[Task material — start]

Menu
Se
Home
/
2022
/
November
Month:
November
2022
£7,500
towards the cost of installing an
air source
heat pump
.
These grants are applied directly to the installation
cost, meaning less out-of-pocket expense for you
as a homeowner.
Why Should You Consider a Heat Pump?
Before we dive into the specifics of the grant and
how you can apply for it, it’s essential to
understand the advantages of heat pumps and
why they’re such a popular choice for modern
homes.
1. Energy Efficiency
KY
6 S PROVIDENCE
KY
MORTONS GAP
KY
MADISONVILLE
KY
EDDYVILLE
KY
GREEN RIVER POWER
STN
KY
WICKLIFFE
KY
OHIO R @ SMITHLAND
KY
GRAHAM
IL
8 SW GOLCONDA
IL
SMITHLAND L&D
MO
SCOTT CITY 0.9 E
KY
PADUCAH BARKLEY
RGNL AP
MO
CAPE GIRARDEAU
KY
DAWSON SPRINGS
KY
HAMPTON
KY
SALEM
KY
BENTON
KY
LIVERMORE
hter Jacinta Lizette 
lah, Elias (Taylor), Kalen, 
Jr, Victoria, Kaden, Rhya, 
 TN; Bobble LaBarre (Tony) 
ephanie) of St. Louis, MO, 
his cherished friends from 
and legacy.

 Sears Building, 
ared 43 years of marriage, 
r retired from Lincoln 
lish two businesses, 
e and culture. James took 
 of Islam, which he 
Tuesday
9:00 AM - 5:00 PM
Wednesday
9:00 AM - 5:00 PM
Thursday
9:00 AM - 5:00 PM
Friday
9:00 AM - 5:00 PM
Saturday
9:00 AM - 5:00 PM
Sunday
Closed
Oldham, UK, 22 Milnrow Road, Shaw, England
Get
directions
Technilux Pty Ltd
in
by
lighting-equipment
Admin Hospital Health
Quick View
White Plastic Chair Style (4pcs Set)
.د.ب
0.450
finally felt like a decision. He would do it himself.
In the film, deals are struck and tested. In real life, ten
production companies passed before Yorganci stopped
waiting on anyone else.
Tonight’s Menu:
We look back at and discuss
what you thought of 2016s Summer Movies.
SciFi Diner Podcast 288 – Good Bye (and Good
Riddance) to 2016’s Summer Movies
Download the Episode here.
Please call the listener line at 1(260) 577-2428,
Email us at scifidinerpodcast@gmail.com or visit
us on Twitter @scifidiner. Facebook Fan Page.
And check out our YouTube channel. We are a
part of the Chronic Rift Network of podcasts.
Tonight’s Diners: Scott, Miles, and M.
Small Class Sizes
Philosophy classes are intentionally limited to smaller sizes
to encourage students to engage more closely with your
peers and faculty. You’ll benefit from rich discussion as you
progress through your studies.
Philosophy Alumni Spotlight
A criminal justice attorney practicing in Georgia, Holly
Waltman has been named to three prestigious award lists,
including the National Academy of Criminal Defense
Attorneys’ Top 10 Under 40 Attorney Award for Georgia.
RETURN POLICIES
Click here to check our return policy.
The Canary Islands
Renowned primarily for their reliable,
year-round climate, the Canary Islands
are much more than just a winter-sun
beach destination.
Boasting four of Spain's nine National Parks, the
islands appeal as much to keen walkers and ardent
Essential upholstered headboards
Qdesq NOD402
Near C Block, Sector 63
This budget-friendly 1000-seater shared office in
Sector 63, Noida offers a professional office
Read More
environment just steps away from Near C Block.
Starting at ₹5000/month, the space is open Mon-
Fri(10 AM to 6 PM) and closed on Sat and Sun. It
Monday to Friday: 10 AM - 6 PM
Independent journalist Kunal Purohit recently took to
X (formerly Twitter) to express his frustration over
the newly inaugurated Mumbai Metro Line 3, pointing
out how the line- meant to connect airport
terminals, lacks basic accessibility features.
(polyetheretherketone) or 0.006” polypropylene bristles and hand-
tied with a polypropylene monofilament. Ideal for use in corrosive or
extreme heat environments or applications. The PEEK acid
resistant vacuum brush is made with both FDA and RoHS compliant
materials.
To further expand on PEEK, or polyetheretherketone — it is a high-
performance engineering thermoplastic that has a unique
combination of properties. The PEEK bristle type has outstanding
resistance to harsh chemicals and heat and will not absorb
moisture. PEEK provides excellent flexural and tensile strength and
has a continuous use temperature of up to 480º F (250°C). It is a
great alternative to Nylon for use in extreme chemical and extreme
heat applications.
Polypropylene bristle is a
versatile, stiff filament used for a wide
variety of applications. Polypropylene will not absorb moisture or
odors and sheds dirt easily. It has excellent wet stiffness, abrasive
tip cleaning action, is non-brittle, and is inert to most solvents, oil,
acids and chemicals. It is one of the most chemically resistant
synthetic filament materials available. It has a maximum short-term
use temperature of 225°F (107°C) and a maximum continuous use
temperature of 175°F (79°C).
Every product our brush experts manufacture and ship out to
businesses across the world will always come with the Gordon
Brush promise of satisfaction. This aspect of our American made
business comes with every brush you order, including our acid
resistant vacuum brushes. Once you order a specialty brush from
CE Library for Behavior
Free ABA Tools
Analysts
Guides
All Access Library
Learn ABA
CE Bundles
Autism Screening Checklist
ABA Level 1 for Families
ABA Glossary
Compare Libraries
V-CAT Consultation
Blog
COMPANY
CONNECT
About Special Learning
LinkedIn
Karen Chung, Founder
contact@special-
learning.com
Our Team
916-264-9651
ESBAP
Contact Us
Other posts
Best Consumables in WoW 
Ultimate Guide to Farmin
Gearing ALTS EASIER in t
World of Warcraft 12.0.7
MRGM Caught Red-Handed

[Task material — finish]

Copy out every line of the data where the word "continuous" occurs.

has a continuous use temperature of up to 480º F (250°C). It is a
use temperature of 225°F (107°C) and a maximum continuous use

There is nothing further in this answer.